→ Task prompt:
Transcribe the rest of the listing below, starting with the line that contains "19: (410, 88, 0.80)" and ending with the last line, exactly as written.

→ Data to process:
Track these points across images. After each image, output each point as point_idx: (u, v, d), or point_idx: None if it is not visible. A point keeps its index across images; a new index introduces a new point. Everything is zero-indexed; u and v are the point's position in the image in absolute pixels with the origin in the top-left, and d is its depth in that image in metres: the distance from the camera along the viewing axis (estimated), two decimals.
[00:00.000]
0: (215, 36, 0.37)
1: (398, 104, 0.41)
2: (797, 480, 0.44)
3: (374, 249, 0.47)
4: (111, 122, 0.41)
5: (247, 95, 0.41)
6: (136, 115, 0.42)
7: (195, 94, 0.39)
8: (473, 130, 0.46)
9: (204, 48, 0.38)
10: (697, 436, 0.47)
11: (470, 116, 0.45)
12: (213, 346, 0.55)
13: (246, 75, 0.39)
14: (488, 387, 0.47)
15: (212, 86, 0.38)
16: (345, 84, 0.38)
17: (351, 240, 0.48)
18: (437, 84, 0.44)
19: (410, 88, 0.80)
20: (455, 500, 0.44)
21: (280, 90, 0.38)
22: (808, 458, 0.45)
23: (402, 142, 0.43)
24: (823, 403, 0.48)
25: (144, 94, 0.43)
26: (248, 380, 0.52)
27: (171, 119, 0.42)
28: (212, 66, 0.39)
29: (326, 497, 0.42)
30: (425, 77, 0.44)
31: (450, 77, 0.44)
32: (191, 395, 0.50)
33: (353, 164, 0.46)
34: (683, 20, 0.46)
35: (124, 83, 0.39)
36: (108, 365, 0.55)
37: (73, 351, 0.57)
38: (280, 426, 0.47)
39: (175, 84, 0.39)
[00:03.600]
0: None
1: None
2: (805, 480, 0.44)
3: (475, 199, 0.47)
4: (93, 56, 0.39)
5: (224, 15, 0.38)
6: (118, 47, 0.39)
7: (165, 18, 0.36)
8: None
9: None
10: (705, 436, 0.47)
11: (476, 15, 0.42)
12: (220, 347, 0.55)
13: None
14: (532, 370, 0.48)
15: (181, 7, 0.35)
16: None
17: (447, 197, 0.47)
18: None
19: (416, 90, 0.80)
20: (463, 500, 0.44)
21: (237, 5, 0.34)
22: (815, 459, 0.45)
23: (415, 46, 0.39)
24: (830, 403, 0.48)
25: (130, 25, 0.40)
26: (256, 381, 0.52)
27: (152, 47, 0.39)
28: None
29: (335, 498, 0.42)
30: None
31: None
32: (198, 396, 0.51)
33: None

→ Your response:
19: (410, 88, 0.80)
20: (455, 500, 0.44)
21: (280, 90, 0.38)
22: (808, 458, 0.45)
23: (402, 142, 0.43)
24: (823, 403, 0.48)
25: (144, 94, 0.43)
26: (248, 380, 0.52)
27: (171, 119, 0.42)
28: (212, 66, 0.39)
29: (326, 497, 0.42)
30: (425, 77, 0.44)
31: (450, 77, 0.44)
32: (191, 395, 0.50)
33: (353, 164, 0.46)
34: (683, 20, 0.46)
35: (124, 83, 0.39)
36: (108, 365, 0.55)
37: (73, 351, 0.57)
38: (280, 426, 0.47)
39: (175, 84, 0.39)
[00:03.600]
0: None
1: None
2: (805, 480, 0.44)
3: (475, 199, 0.47)
4: (93, 56, 0.39)
5: (224, 15, 0.38)
6: (118, 47, 0.39)
7: (165, 18, 0.36)
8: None
9: None
10: (705, 436, 0.47)
11: (476, 15, 0.42)
12: (220, 347, 0.55)
13: None
14: (532, 370, 0.48)
15: (181, 7, 0.35)
16: None
17: (447, 197, 0.47)
18: None
19: (416, 90, 0.80)
20: (463, 500, 0.44)
21: (237, 5, 0.34)
22: (815, 459, 0.45)
23: (415, 46, 0.39)
24: (830, 403, 0.48)
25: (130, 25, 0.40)
26: (256, 381, 0.52)
27: (152, 47, 0.39)
28: None
29: (335, 498, 0.42)
30: None
31: None
32: (198, 396, 0.51)
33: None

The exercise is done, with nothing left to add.